One of Rooney’s most consistent criticisms is that, for a feminist, Marxist, and socialist, her books only feature differences of sex and class in the background. What’s up front is the stuff that translates smoothly from the unaffected, stage-direction-y prose style of big contemporary fiction (coming-of-age, romance) to a script for a Hulu original. And to be sure, no one would be off the mark in saying that “Beautiful World, Where Are You,” even in its occasionally clinical discussions of art’s social function, offers no clear diagnosis for how art can push back against consumerism and fascism.
The book’s project is in admitting to the impossibility of such grand narratives for art’s function, and how art manages to survive without them.

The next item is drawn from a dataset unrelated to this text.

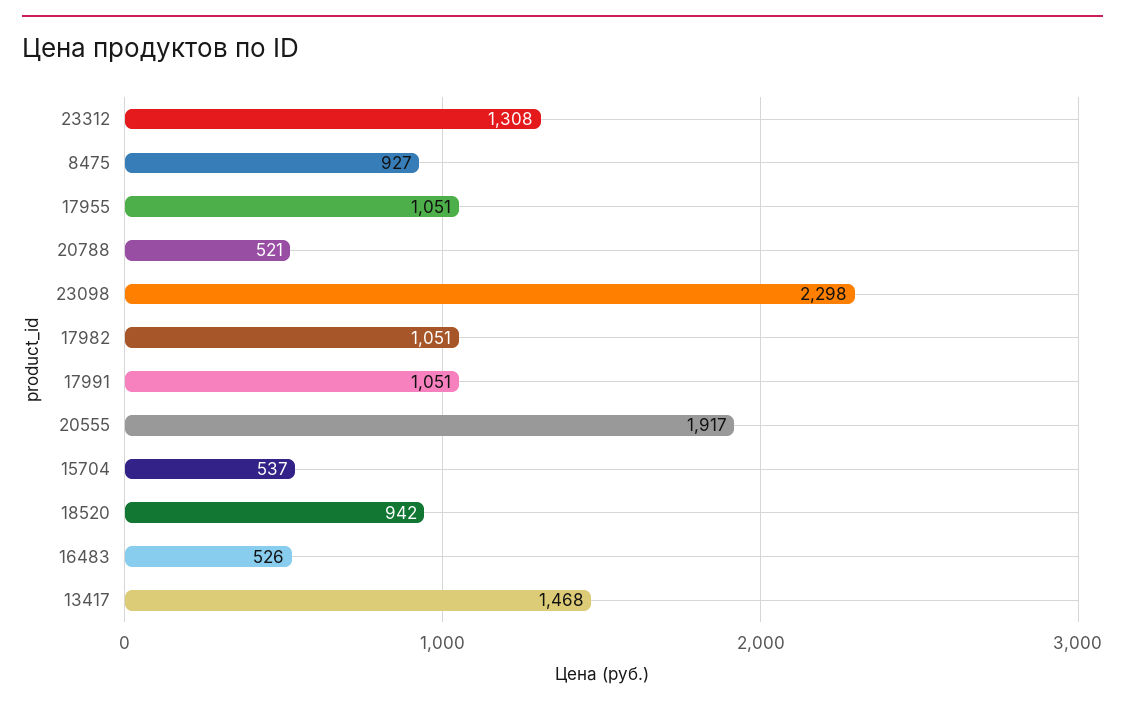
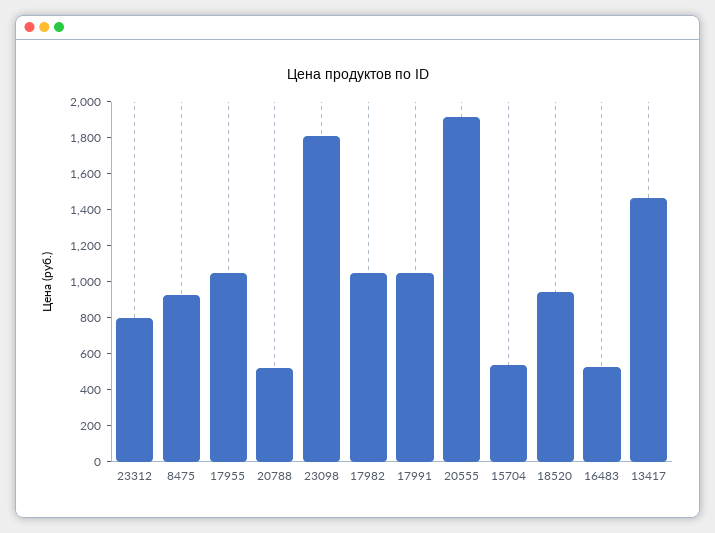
23312: 1308 -> 800
23098: 2298 -> 1800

Then again, that’s not exactly this book’s project; in fact, the book’s project is in admitting to the impossibility of such grand narratives for art’s function, and how art manages to survive without them. If we take Alice’s premise that art is “definitionally useless,” born of and feeding into the privilege of leisure—the original Greek meaning of that word being “time spent on reflective thought and wonder,” as Eula Biss notes in “Having and Being Had”—isn’t it asking too much, or at least making the wrong demands of art to fix the world’s problems? (Some art should gesture towards solutions, sure, but precise renderings of problems can help too). Perhaps it’s the way autofiction softly blurs what’s real and what’s not that makes us ask so much of novelists other than the definitionally useless job of, well, defining things. Even Simon, who works as an advisor for a left-wing parliamentary group, admits that his office job “has absolutely nothing to do with helping people” on the ground.

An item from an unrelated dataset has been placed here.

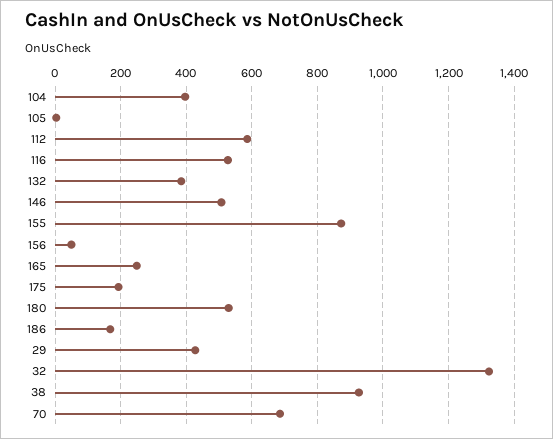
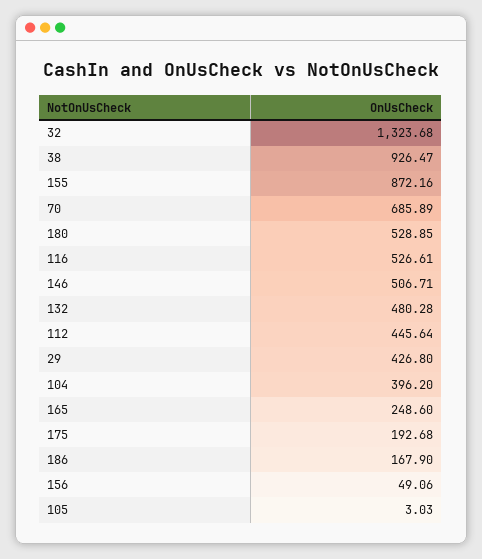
112: 580 -> 445.64
132: 380 -> 480.28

Minor political consultant, famous novelist, warehouse worker, and lit mag editor; it might seem an insult to say so bluntly that they’re cut from the same wrinkled cloth of life in late capitalism, but it would be a true insult to conflate how much they earn or get recognized with what their improbable relationships are worth. The best part of “Beautiful World, Where Are You” is that it doesn’t end with some big paean to the power of unconditional love, but that it starts with that forbidden and simple desire as its premise, that small forms of care triumph throughout the book, however mealy-mouthed they may seem. This is sincerity that doesn’t make a show of being sincere, and how strange that such sincerity seems brightest when Rooney crafts a protagonist most likely to be her disheartened and distant avatar. How strange that Alice is not the Rooney that gets lauded, despised, or dismissed. How strange that an epigraph that shows Rooney making amends with being “a small, a very small writer” somehow makes the world in this book balloon to a size that captures not just the lives of a few people, but the “light radiating softly from behind the visible world” even if it cannot be held; even if it proves maybe nothing except that we all have the same blind spots.